What is “Zombie fire”?
The Arctic is warming nearly four times faster than the rest of the world, a phenomenon known as Arctic amplification. One primary culprit is the rising temperature. As global temperatures rise, fires are also spreading farther north and into the Arctic, causing an increase in ‘zombie fires.’
‘Zombie fire’ refers to a phenomenon known as ‘overwintering fires’ or ‘holdover fires.’ Imagine fires that seem to come back to life after being asleep underground during the winter.
Zombie fires happen in places with special soil, like peatlands and forests in chilly regions. When a wildfire burns the surface in warmer months, it can sneak down into the ground and ignite the stuff below – think of it as a secret fire party underground!

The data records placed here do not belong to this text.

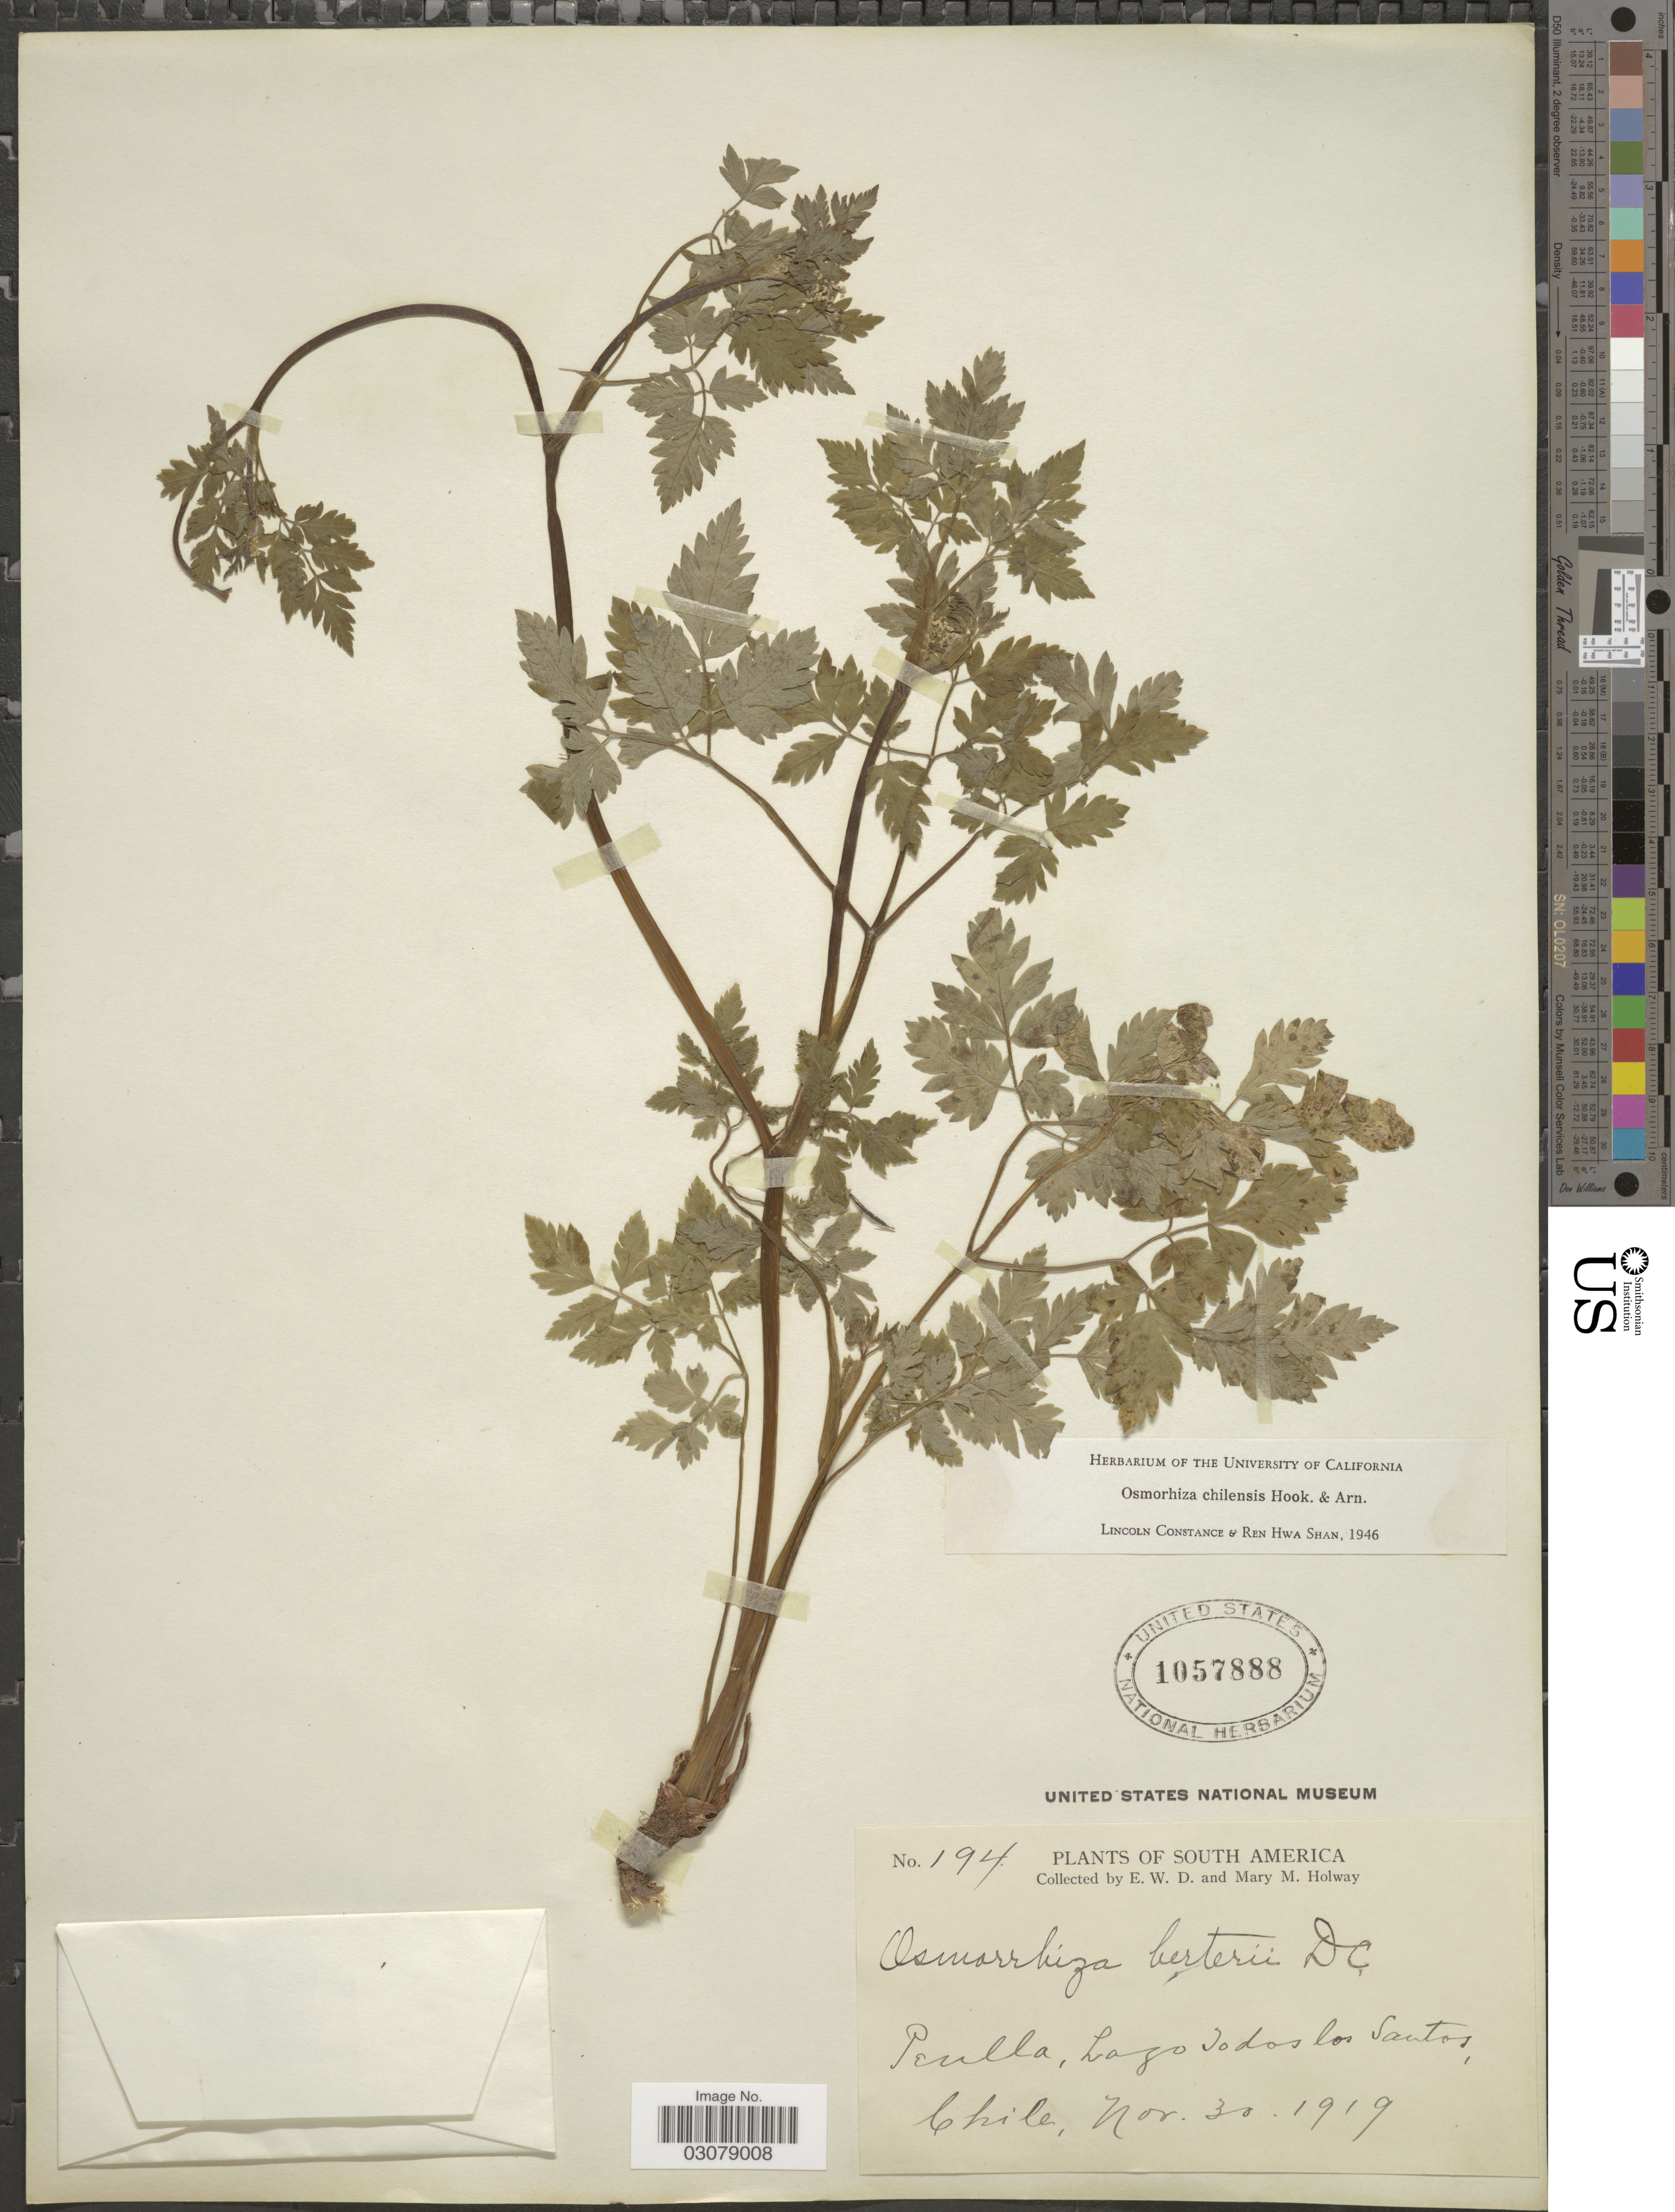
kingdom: Plantae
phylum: Tracheophyta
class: Magnoliopsida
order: Apiales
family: Apiaceae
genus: Osmorhiza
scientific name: Osmorhiza chilensis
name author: Hook. & Arn.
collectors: E. W. D. Holway & M. M. Holway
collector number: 194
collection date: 1919-11-30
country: Chile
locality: Peulla, lago todos los Santos.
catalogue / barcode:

During winter, these fires play hide-and-seek, staying hidden under the snow, pretending they’re gone. They ignite the organic matter below the surface (this organic matter consists of partially decomposed plant material), and it can continue smoldering even after the fire at the surface has seemingly been extinguished. In other words, they are not fully extinguished during the winter.
As the weather warms up in the following spring or summer, and the snow melts away, the zombie fires wake up and start burning again, just like they’ve come back from the dead.
These hidden fires can cause big trouble because they’re like surprise guests at a party. They make wildfire seasons more dangerous and harder to control. Imagine trying to blow out a candle that keeps relighting itself – that’s what firefighters face with zombie fires.
It’s a real phenomenon that reminds us of nature’s mysterious ways.